Cranberries–ah, those sweet little tarts of the Thanksgiving table. I’m not that gung ho about cranberry sauce. I think I’ve been traumatized by seeing too many ribbed red corks farting out of cans when I was a kid, but I know my mom loves it. Although we love an apple-cranberry sauce, I’m convinced Momma Leite will turn up her nose if it’s not somewhat close to ye ole Ocean Spray jellied sauce. So we’re pretty sure we’re going with this Cranberry and Orange Relish.

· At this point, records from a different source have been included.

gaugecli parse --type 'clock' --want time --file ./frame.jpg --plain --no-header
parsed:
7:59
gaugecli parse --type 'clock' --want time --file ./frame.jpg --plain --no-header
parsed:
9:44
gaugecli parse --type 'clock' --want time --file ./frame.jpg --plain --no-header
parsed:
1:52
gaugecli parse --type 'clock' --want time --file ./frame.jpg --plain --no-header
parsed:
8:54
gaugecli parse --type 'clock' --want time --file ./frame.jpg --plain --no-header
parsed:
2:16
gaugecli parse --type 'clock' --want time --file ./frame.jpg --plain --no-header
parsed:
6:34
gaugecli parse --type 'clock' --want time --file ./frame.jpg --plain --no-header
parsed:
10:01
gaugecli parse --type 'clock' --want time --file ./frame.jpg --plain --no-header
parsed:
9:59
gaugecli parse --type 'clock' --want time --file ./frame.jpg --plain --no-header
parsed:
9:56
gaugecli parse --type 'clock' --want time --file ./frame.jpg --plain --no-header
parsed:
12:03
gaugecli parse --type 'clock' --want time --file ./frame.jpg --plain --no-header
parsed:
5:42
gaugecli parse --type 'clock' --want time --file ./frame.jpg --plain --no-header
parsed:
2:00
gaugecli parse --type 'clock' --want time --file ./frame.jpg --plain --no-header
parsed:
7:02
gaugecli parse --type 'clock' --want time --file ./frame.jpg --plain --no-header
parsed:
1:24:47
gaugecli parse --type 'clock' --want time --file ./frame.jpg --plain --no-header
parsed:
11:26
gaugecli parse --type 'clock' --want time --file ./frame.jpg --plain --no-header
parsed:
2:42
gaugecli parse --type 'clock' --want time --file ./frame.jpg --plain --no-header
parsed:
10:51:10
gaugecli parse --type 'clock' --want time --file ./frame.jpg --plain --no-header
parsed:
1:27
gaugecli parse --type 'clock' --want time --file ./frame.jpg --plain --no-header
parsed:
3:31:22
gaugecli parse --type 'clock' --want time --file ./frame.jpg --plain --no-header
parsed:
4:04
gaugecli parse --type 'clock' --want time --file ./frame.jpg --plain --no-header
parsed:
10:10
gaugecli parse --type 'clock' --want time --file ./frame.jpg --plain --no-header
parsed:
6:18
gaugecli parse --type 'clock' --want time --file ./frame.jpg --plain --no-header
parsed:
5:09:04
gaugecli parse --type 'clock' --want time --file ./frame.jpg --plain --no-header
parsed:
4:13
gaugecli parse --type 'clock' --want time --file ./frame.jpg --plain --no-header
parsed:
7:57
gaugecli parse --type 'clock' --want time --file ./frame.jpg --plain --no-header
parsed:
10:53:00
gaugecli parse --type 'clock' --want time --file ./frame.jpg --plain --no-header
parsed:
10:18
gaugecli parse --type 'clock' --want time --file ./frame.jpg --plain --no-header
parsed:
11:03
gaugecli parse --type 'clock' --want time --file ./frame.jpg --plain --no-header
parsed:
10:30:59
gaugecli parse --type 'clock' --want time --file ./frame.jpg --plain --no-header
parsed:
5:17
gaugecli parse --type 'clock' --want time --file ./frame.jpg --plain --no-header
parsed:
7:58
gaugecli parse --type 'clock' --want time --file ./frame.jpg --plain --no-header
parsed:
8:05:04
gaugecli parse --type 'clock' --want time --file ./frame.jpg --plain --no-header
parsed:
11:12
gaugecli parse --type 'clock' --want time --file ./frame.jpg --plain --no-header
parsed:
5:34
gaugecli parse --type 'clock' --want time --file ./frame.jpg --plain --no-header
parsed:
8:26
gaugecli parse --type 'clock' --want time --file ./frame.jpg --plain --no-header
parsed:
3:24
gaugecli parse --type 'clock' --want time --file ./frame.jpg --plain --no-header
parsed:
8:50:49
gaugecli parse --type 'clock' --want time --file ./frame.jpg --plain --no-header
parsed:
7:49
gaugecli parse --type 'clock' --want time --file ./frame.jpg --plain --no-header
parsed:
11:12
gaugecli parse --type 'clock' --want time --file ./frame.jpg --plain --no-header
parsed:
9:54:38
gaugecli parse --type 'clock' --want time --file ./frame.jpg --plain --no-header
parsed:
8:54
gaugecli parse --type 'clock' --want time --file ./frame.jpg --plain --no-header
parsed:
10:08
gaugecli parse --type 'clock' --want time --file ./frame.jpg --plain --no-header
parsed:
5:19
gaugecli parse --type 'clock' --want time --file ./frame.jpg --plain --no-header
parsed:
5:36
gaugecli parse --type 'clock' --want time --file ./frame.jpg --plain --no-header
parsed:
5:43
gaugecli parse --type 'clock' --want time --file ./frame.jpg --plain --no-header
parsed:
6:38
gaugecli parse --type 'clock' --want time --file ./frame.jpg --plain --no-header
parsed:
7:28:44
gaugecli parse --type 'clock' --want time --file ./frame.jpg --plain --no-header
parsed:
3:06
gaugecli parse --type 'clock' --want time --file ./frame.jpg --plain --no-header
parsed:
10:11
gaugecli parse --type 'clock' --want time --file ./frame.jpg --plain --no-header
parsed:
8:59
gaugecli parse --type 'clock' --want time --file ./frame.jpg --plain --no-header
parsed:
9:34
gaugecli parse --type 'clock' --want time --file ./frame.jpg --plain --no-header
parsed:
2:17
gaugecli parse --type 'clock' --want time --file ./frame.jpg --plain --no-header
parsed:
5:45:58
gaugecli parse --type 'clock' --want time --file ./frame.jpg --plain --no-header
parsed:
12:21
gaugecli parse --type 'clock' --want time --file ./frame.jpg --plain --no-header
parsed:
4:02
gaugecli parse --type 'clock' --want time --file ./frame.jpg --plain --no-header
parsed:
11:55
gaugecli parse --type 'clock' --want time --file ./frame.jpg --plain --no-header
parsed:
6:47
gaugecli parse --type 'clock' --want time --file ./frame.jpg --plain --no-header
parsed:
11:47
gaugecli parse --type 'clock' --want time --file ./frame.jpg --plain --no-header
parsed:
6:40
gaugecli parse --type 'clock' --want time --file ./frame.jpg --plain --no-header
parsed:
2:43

Dessert. Well, I have little wiggle room when it comes to dessert. As I said, The One’s a pumpkin aficionado, and he insisted upon my Pumpkin Cake with Maple Cream Cheese Frosting. Again. And again³. In fact, this has been a tradition ever since I developed the recipe about 20 years ago. It’s never failed. Momma Leite has a wicked sweet tooth, and, as I write this, I don’t recollect ever making it for her, so I think it’ll be a treat.
It’ll be a hard holiday for us–the first Thanksgiving since Papa Leite passed, the first since COVID began. I think I’ll ask my mom to set a plate at my dad’s spot out of respect and remembrance. My heart breaks knowing hundreds of thousands of families–perhaps even yours–will be doing the same, but due to very different circumstances.
Regardless, I wish you and yours a blessed Thanksgiving. I hope whether you’ll be together with loved ones, sharing a meal with family over Zoom, or by yourself, that you’re safe, loved, and well fed. And in this horrid, wretched, despicable year, I truly hope you can find something, even just one thing, to be thankful for. We’re bigger than this.